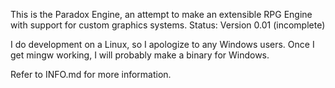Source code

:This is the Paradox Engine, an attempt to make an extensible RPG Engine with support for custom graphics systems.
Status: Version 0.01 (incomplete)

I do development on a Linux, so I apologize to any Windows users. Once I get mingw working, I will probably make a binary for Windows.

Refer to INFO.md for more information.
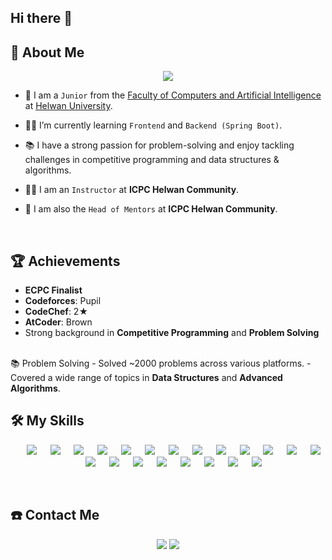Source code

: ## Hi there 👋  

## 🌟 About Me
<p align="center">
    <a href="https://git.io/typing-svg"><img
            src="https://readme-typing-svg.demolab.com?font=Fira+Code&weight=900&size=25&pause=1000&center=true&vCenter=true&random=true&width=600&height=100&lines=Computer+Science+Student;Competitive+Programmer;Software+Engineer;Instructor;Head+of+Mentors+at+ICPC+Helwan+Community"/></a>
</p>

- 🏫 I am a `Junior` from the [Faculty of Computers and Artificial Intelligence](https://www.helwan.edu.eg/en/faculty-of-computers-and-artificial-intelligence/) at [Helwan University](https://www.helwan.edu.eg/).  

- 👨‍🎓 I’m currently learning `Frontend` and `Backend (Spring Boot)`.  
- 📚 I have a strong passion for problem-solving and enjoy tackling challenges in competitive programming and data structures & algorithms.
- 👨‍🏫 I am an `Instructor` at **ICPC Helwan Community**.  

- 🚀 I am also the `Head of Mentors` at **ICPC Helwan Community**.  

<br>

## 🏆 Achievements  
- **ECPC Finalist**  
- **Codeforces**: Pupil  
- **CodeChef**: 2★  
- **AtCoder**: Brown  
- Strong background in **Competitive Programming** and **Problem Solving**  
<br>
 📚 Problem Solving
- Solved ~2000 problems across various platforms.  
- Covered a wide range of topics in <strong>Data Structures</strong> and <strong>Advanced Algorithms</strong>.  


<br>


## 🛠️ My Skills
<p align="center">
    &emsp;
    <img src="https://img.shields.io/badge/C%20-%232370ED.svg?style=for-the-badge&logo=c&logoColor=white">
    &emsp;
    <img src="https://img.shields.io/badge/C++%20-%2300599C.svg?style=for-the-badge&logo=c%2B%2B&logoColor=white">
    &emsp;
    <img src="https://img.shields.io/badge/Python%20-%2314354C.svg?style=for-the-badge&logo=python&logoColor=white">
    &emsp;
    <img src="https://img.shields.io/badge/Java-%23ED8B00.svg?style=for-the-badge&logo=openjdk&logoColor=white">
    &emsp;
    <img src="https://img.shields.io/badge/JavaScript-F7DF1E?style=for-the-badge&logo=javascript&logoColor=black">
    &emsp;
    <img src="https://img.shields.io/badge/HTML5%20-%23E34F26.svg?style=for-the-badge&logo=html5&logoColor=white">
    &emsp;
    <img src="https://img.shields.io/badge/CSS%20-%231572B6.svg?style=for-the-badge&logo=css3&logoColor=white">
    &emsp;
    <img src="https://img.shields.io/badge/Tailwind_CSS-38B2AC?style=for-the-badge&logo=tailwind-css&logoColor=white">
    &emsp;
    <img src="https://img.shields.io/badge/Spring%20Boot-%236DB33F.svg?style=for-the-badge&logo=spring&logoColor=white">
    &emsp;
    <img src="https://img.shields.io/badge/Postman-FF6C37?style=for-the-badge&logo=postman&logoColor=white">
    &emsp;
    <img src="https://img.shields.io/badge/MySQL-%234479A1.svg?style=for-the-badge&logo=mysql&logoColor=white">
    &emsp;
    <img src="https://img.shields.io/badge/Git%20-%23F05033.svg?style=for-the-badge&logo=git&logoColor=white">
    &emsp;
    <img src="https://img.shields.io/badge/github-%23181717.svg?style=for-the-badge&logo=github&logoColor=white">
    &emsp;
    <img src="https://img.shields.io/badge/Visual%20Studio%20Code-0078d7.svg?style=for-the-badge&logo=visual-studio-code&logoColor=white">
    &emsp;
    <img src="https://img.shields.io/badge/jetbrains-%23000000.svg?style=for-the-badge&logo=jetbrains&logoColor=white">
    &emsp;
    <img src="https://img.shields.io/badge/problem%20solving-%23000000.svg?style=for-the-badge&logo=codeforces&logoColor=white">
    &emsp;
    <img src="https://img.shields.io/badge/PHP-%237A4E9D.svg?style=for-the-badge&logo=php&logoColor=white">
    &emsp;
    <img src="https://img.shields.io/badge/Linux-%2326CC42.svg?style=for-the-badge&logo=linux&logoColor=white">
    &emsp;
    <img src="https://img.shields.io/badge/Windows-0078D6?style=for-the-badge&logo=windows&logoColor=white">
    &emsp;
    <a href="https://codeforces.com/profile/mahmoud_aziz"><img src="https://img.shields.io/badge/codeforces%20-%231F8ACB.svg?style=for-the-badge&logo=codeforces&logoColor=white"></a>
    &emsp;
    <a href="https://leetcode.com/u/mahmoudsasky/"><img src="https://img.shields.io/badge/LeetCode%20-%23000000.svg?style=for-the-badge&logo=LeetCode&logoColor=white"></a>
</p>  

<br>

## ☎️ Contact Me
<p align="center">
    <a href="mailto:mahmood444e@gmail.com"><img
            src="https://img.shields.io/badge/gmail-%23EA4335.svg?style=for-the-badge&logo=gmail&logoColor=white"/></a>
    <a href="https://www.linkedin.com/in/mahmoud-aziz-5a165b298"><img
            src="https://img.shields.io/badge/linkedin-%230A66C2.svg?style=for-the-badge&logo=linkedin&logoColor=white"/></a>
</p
+-------+
§ **Exercise requirements**
Scan the entries above for the string "Community" and copy each line containing it.

§ **Expected answer**
            src="https://readme-typing-svg.demolab.com?font=Fira+Code&weight=900&size=25&pause=1000&center=true&vCenter=true&random=true&width=600&height=100&lines=Computer+Science+Student;Competitive+Programmer;Software+Engineer;Instructor;Head+of+Mentors+at+ICPC+Helwan+Community"/></a>
- 👨‍🏫 I am an `Instructor` at **ICPC Helwan Community**.  
- 🚀 I am also the `Head of Mentors` at **ICPC Helwan Community**.  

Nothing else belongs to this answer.